Isabel knew Mallory was right. Ostracizing herself wouldn't do her any good. "I guess Kenny Ortega was right: we're all in this together."

Even after the apocalypse, Kenny Ortega still haunted their generation. But who was haunting Isabel's dream? The Rubber Man was Tate, Isabel felt it in her gut. What about the baby, or whatever that thing had been?

Isabel knew about religious imagery. The dream wasn't exactly subtle. A baby born half human and half goat was the sign of the Devil. But what did it mean? Did it mean anything at all? There was a very good chance that she just had a weird dream that meant nothing. That seemed more likely than any symbolism she could come up with.

"Earth to Izzy," Coco said as she snapped her fingers in front of Isabel's face.

Isabel tuned in to find that she was no longer in the library but instead sitting on a couch in the drawing room. She panicked for a moment. Had she used transmutation? No, she wasn't good enough at that, and no one was freaking out so she must not have displayed magic. Right, she walked from the library to the main room but had been too lost in thought.

She toyed with her nightgown, keeping her hands busy.

The Carpenters still played endlessly.

"You have to let me do your hair," Gallant said, running his fingers though Isabel's long locks. "There's so much of it!"

"What were you thinking about, anyway?" Stu asked. He was sat across from Isabel, and leaned forward in interest.

Isabel couldn't tell them. Even though it was just a dream, Isabel felt like it was a secret she was meant to keep. "Just how annoying this song is," she answered as she heard the click of Venable's cane against the floor, indicating her arrival to the drawing room. A hush fell over the crowd.
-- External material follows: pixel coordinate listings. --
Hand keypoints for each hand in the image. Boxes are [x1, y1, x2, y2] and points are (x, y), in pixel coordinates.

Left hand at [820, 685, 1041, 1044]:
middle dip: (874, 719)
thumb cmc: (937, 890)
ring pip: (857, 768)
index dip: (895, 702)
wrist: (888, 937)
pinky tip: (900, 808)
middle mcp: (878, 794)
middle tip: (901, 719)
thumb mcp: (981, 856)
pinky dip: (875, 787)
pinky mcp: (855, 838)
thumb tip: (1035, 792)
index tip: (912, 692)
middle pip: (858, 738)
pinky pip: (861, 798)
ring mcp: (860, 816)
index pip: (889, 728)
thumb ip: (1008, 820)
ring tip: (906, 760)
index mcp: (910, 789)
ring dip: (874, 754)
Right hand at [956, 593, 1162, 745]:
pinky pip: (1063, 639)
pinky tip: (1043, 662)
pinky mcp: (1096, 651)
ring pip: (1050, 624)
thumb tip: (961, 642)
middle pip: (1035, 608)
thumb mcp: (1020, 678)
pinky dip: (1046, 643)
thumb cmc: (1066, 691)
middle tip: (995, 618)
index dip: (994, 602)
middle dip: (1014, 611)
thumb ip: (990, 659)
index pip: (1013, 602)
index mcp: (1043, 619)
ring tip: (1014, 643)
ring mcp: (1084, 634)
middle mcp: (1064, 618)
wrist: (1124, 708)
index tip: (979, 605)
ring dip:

"I was unaware that the end of the world called for a sleepover," Ms. Venable said in her usual unamused manner, her gaze focused intently on Isabel. Well, more of the nightgown she never changed out of.

Isabel tried brushing off Venable's cold gaze, knowing she was in trouble. "Sleepover might be fun. A pajama party to ease the tension."

Before Ms. Venable could argue, the group murmured in agreement.

"Oh my god, that would be so much fun!" Gallant declared as Coco squealed in agreement. "Truth or Dare, Never Have I Ever; yes, oh my god I'm in!"

"It might be just the thing we need to boost morale," Dinah agreed, though Evie scoffed at the idea of entertaining something so childish.

Ms. Venable's expression darkened, her eyes narrowing on Isabel, the instigator. She lifted her cane, and then slammed it back down on the floor. The sound resonated throughout the entire outpost, like the crack of a gunshot.

"Enough," Ms. Venable seethed. "Enough with this nonsense." Her glare made the group look down in shame and fear. "Miss Noble, my quarters now."